Но почему бы ему не написать обо всем этом, вместо того чтобы сочинять мелодраму, каких уже немало было в татарской литературе? Опусы его мало совпадают с жизнью, вот хотя бы с собственной. Уж как он взвился, когда отец предложил ему жениться на купеческой дочери! Однако женился, а через год, веселый, обнадеженный, поехал учиться в Стамбул, затем в Каир. По приезде домой еще раз убедился, что тихая, как мышь, кроткая жена ничуть не мешает ему в его делах. Он сделался мударрисом в отцовском медресе, читает «Логику», «Мусульманское право», «Толкование аль-Корана», сочиняет, запоем читает Фламмариона. По ночам лезет на чердак и через слуховое окно пытается разглядеть ход небесных светил в длинную подзорную трубу, похожую на старинную клистирную трубку. Как и всякое свое увлечение, интерес к астрономии он переживал затейливо и необузданно… Душа его звенела от нетерпения, энергия не исчерпывалась вся, и он по утрам взбирался на минарет и произносил… нет, п е л, призыв к молитве, и звонкий, страстный молодой голос его летел над улочками Магмурии.
Но и перепады в настроении были удивительны. Сильное возбуждение сменялось унынием, страхом и неверьем. Вот и теперь сдержанное отношение Габдуллы к известию огорчило его.
— Бог с ней, с повестью, — сказал он грустно, — знаю, тебе она не нравится… Давай искупаем конягу! — И побежал к осокорю, стал отвязывать каурого.
Искупали коня, поплавали сами и стали собираться. Камиль ловко хомутал каурого, расправлял шлею по всему тепло-влажному крупу, натягивал постромки — что тебе крестьянский сын! — весело при этом поучая своего шакирда:
— Ты, Габдулла, поменьше якшайся со всякими дервишами. Они такого туману напустят, чтобы только произвести впечатление на таких, как ты. Не смейся, пожалуйста, я лично по горло сыт всякой мистической белибердой.
В полупустынный этот край правители издавна ссылали неугодных им людей; бежали сюда бунтари разного сорта, ища прибежища у вольного здешнего народа.

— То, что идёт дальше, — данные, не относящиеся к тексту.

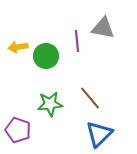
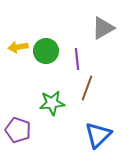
gray triangle: rotated 40 degrees counterclockwise
purple line: moved 18 px down
green circle: moved 5 px up
brown line: moved 3 px left, 10 px up; rotated 60 degrees clockwise
green star: moved 2 px right, 1 px up
blue triangle: moved 1 px left, 1 px down
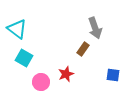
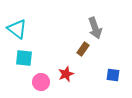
cyan square: rotated 24 degrees counterclockwise
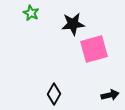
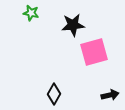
green star: rotated 14 degrees counterclockwise
black star: moved 1 px down
pink square: moved 3 px down
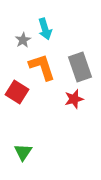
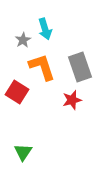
red star: moved 2 px left, 1 px down
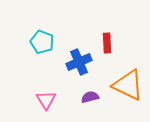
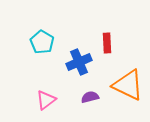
cyan pentagon: rotated 10 degrees clockwise
pink triangle: rotated 25 degrees clockwise
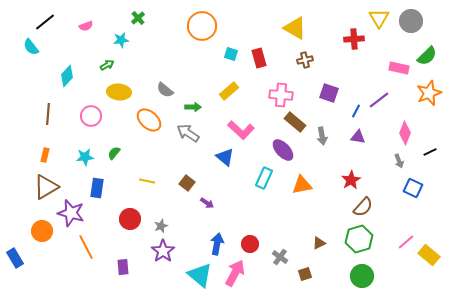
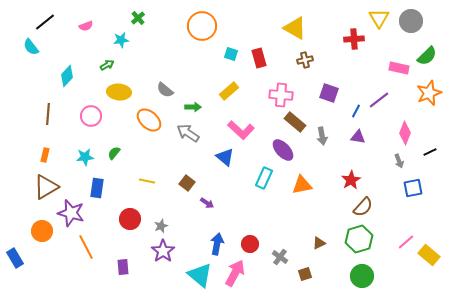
blue square at (413, 188): rotated 36 degrees counterclockwise
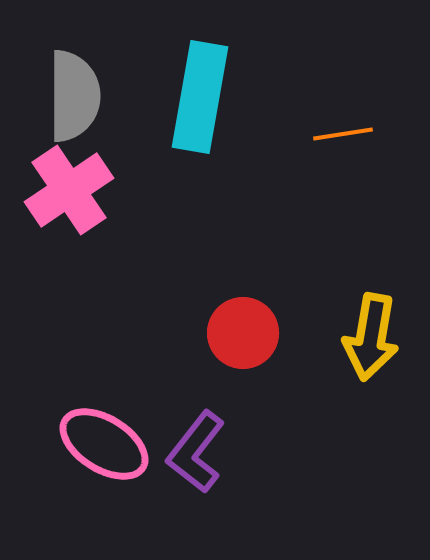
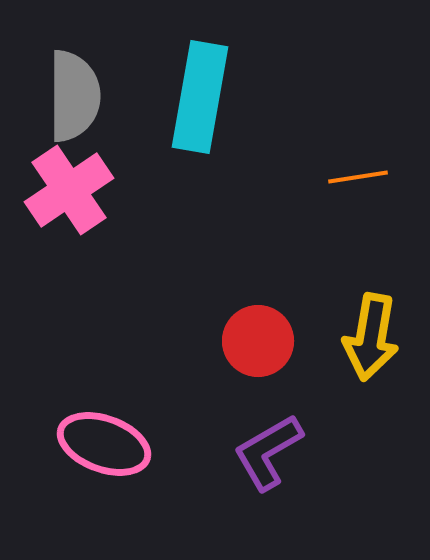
orange line: moved 15 px right, 43 px down
red circle: moved 15 px right, 8 px down
pink ellipse: rotated 12 degrees counterclockwise
purple L-shape: moved 72 px right; rotated 22 degrees clockwise
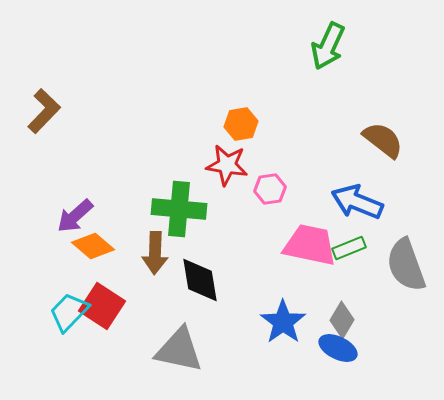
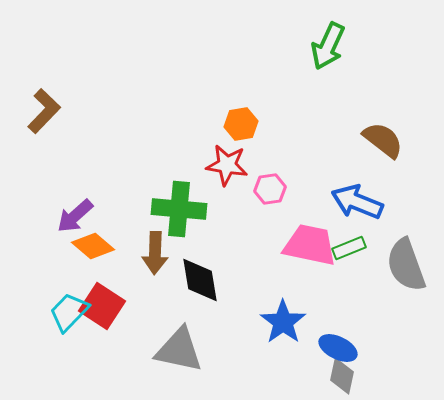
gray diamond: moved 56 px down; rotated 18 degrees counterclockwise
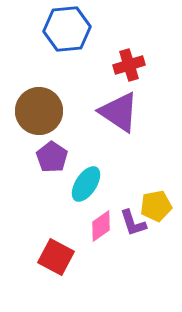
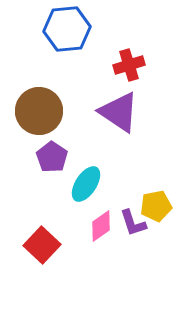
red square: moved 14 px left, 12 px up; rotated 15 degrees clockwise
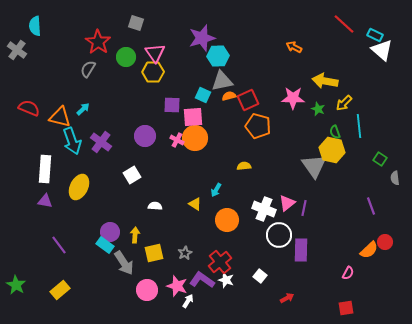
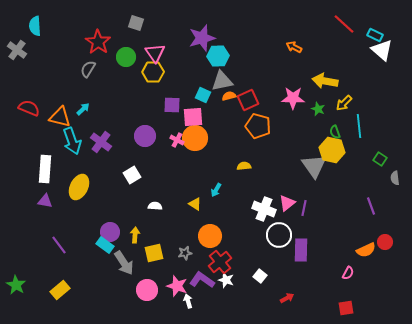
orange circle at (227, 220): moved 17 px left, 16 px down
orange semicircle at (369, 250): moved 3 px left; rotated 18 degrees clockwise
gray star at (185, 253): rotated 16 degrees clockwise
white arrow at (188, 301): rotated 48 degrees counterclockwise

В особом почете у обывателя были расстриги, дервиши, беглые солдаты, и каторжане. Иной авантюрист в лохмотьях перекрестится широким раскольничьим крестом, а дородный звероватый казак тут же слезливо запросит: «Благослови, батюшка!» И среди дервишей, которых очень почитало мусульманское население, тоже бывали всякие. Но суфи-баба нравился Габдулле. Ему казалось, что старик носит в своей душе горький осадок неисполненного перед людьми и надежду на какую-то неизбежную истину.
…Обратную дорогу они проехали молча. На Большой Михайловской Камиль сказал:
— Заедем к нам, поужинаем. Отец любит, когда ты бываешь у нас.
Габдулла покачал головой: он не поедет.
Но, отказавшись поехать, он почувствовал сожаление. Мутыйгулла-хазрет приласкивал Габдуллу еще мальчиком, давал из своей книжницы Хафиза, Аль-Маарри, Сзади, учил с ним аруз — классическую систему стихосложения — и перед молодежью, собиравшейся в его доме, представлял Габдуллу как умницу и книжника. Предрассудкам не подверженный, он воспитывал своих детей в духе времени: дочери его были начитанны, музыкальны, у именитых горожан пользовались почтительным вниманием. Старшая, Галия, была певунья, мечтала стать артисткой и, будь в другом обществе, обязательно добилась бы своего. Диляфруз была еще так молода, что в открывающемся ей мире видела только обещание новизны и все ее отношение к будущему — сплошной восторг. Расшатывались старые устои, много было разговоров о переменах, в частности о свободе женщины; брат ее находился в гуще новых событий; и все, что обещала обществу деятельность близких ей людей, — все будто бы делалось только для нее, для ее будущей необыкновенной жизни. Красота полудетских, трогательных ее желаний словно бросала мягкий свет и на ее брата, и Габдулла любил Камиля с каким-то особенным чувством. Но в доме у них бывал редко.
После прогулки он лег в своей худжре на узкую деревянную лавку, покрытую стертой кошмой, и почувствовал дурманную легкость в теле, закрыл глаза.
Он знал, что спит, что все, что ни почудится, будет только сон. И вдруг слышит: «Не уносите мою маму, не уносите мою маму!..» Это кричит мальчик в длинной посконной рубашечке, с наголо выбритой головой, босоногий. Но мальчик — это он, значит, он видит себя, слышит свой отчаянный, хриплый голос.